On Valentine's Day, I took myself for a walk, because my body was aching, and I know there are snowdrops ‘out there’ and aconites and the beginnings of daffodils. There are bridges with river water, and even birdsong. There was unexpectedly more. I walked past the village hall and was invited in for the monthly Wednesday tea and cake. My first thought is often no, instinctive to avoid gatherings. Not just a pandemic protection, but a social defence. Years of "so what are you up to these days?" Now I find I can talk more easily having been accepted as The Daughter Who Lives With Beloved Parents. I have somehow moved into a more accepted phase. Not quite old, not too young. Just... a person. The Elders were glad to have me. I ate a slice of apple pie, and then washed up as many cups and saucers as I could before linking arms with a friend and walking on. "Rage helps keep my tears at bay," she said. It's nice having friends who know.


What now? The clock ticks on. The calendar advances. "We are living through a very dark time," my mother acknowledges. And that comforts me too. Dad asked me to start reading the autobiography of Sister Chân Không a day or two before we heard the news of the young US soldier, Aaron Bushnell, setting himself on fire in protest against American military aid to Israel and solidarity with the suffering of Gazans. Sister Chân Không witnessed the burning of the monk Thích Quảng Đửc on June 11, 1963. Speaking of photographs that won prizes… I could post it here. But you have already seen it. Maybe even at the time it flew around the world. My heavy heart, my heavy heart. It was never designed for this live witnessing of the worst of who we are to each other. So instead, some blossom and a poem, and later, perhaps a walk. It has been a good year for snowdrops.



every time I ever said I want to die
By Andrea Gibson

A difficult life is not less
worth living than a gentle one.
Joy is simply easier to carry
than sorrow. And your heart 
could lift a city from how long
you’ve spent holding what’s been
nearly impossible to hold.

This world needs those
who know how to do that.
Those who could find a tunnel
that has no light at the end of it,
and hold it up like a telescope
to know the darkness
also contains truths that could
bring the light to its knees.

Grief astronomer, adjust the lens,
look close, tell us what you see.

3 comments:

  1. Shaista, your words always resonate in my heart, because you say so beautifully what I am feeling and am too disheartened to put into words. It is harder to find that shine these days and yet, as you say, the snowdrops come up like brave little truth warriors anyway. I instantly ordered the autobiograhy you mention because every book you have ever mentioned I have loved. Where to even start about the state of the world and our heavy hearts? Our friend Rajani in India is writing with a pen on fire these days about the genocide in Gaza.

    Take a look: https://thotpurge.wordpress.com/2024/02/28/not-just-a-question/

    These are hard days for gentle souls who want a world of social justice, watching it all go mad. Remember: your way of being adds light to the world. Your words reach peoples' hearts. They matter. You matter. You are beloved. Go find those snowdrops and give Sammy a hug. In this world, doggy hearts give me the most comfort.

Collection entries
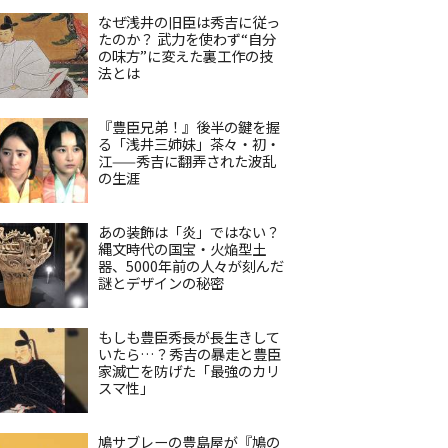
なぜ浅井の旧臣は秀吉に従っ
たのか？ 武力を使わず“自分
の味方”に変えた裏工作の技
法とは
『豊臣兄弟！』後半の鍵を握
る「浅井三姉妹」茶々・初・
江——秀吉に翻弄された波乱
の生涯
あの装飾は「炎」ではない？
縄文時代の国宝・火焔型土
器、5000年前の人々が刻んだ
謎とデザインの秘密
もしも豊臣秀長が長生きして
いたら…？秀吉の暴走と豊臣
家滅亡を防げた「最強のカリ
スマ性」
鳩サブレーの豊島屋が『鳩の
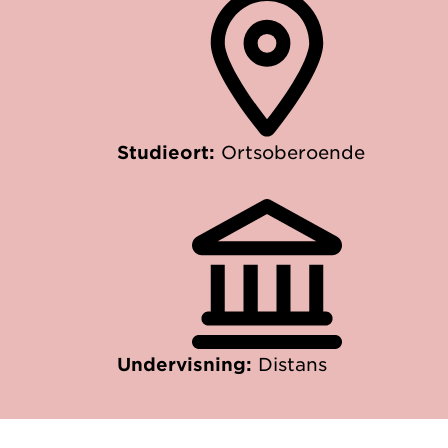
Studieort:
Ortsoberoende
Undervisning:
Distans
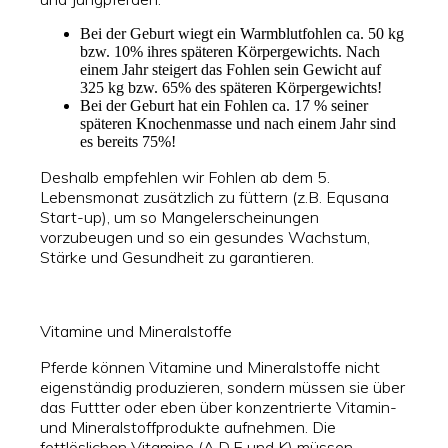
Bei der Geburt wiegt ein Warmblutfohlen ca. 50 kg
bzw. 10% ihres späteren Körpergewichts. Nach
einem Jahr steigert das Fohlen sein Gewicht auf
325 kg bzw. 65% des späteren Körpergewichts!
Bei der Geburt hat ein Fohlen ca. 17 % seiner
späteren Knochenmasse und nach einem Jahr sind
es bereits 75%!
Deshalb empfehlen wir Fohlen ab dem 5.
Lebensmonat zusätzlich zu füttern (z.B. Equsana
Start-up), um so Mangelerscheinungen
vorzubeugen und so ein gesundes Wachstum,
Stärke und Gesundheit zu garantieren.
Vitamine und Mineralstoffe
Pferde können Vitamine und Mineralstoffe nicht
eigenständig produzieren, sondern müssen sie über
das Futtter oder eben über konzentrierte Vitamin-
und Mineralstoffprodukte aufnehmen. Die
fettlöslichen Vitamine (A,D,E und K) müssen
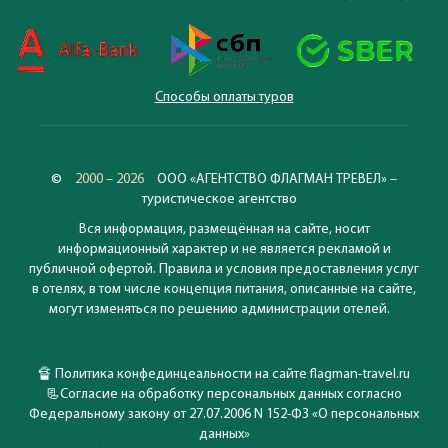
Способы оплаты туров
©
2000 – 2026
ООО «АГЕНТСТВО ФЛАГМАН ТРЕВЕЛ» –
туристическое агентство
Вся информация, размещённая на сайте, носит
информационный характер и не является рекламой и
публичной офертой. Правила и условия предоставления услуг
в отелях, в том числе концепция питания, описанные на сайте,
могут изменяться по решению администрации отелей.
🔏
Политика конфединцеальности на сайте flagman-travel.ru
📃
Согласие на обработку персональных данных согласно
Федеральному закону от 27.07.2006 N 152-ФЗ «О персональных
данных»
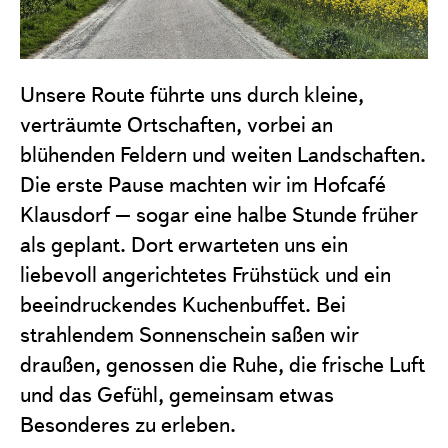
Unsere Route führte uns durch kleine,
verträumte Ortschaften, vorbei an
blühenden Feldern und weiten Landschaften.
Die erste Pause machten wir im Hofcafé
Klausdorf – sogar eine halbe Stunde früher
als geplant. Dort erwarteten uns ein
liebevoll angerichtetes Frühstück und ein
beeindruckendes Kuchenbuffet. Bei
strahlendem Sonnenschein saßen wir
draußen, genossen die Ruhe, die frische Luft
und das Gefühl, gemeinsam etwas
Besonderes zu erleben.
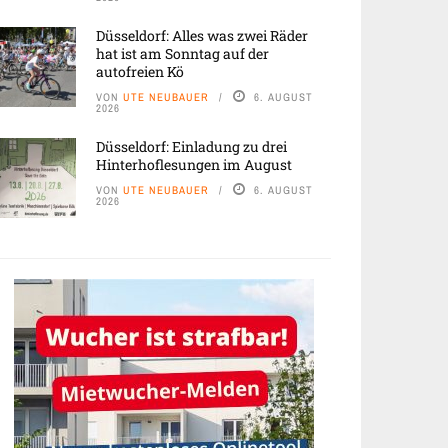
Düsseldorf: Alles was zwei Räder
hat ist am Sonntag auf der
autofreien Kö
VON
UTE NEUBAUER
6. AUGUST
2026
Düsseldorf: Einladung zu drei
Hinterhoflesungen im August
VON
UTE NEUBAUER
6. AUGUST
2026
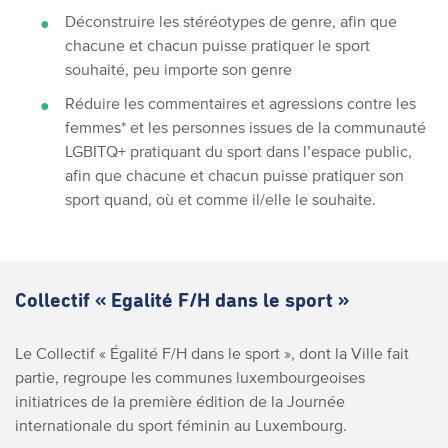
Déconstruire les stéréotypes de genre, afin que
chacune et chacun puisse pratiquer le sport
souhaité, peu importe son genre
Réduire les commentaires et agressions contre les
femmes* et les personnes issues de la communauté
LGBITQ+ pratiquant du sport dans l’espace public,
afin que chacune et chacun puisse pratiquer son
sport quand, où et comme il/elle le souhaite.
Collectif « Egalité F/H dans le sport »
Le Collectif « Égalité F/H dans le sport », dont la Ville fait
partie, regroupe les communes luxembourgeoises
initiatrices de la première édition de la Journée
internationale du sport féminin au Luxembourg.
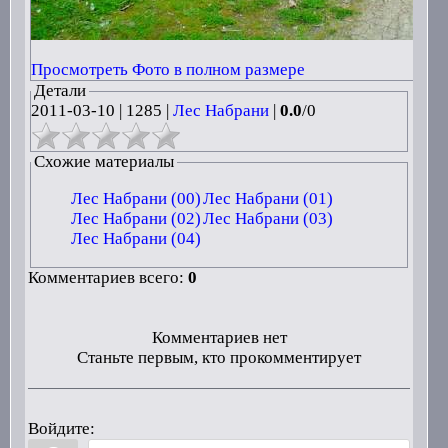
Просмотреть Фото в полном размере
Детали
2011-03-10
|
1285 |
Лес Набрани
|
0.0
/
0
Схожие материалы
Лес Набрани (00)
Лес Набрани (01)
Лес Набрани (02)
Лес Набрани (03)
Лес Набрани (04)
Комментариев всего:
0
Комментариев нет
Станьте первым, кто прокомментирует
Войдите:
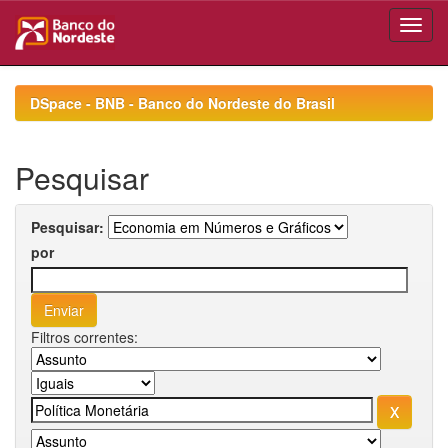
Skip
navigation
DSpace - BNB - Banco do Nordeste do Brasil
Pesquisar
Pesquisar:
por
Filtros correntes:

§ Questions:
[a] In the blog post, on what date did Sister Chân Không witness the burning of the monk Thích Quảng Đửc?
[b] Return the part of the blog post starting at "Joy is simply" and ending at "to its knees.".
[c] Does the blog post support each statement below? Answer yes or no for each, quoting the deciding words.
(i) The writer was invited into the village hall for a monthly tea.
(ii) The writer's mother asked for the autobiography of Sister Chân Không to be read.
(iii) The poem in the blog post is by Andrea Gibson.

§ Answers for each item:
[a] June 11, 1963.

[b]
Joy is simply easier to carry
than sorrow. And your heart 
could lift a city from how long
you’ve spent holding what’s been
nearly impossible to hold.

This world needs those
who know how to do that.
Those who could find a tunnel
that has no light at the end of it,
and hold it up like a telescope
to know the darkness
also contains truths that could
bring the light to its knees.

[c]
(i) Yes: "was invited in for the monthly Wednesday tea and cake."
(ii) No: "Dad asked me to start reading the autobiography of Sister Chân Không"
(iii) Yes: "By Andrea Gibson"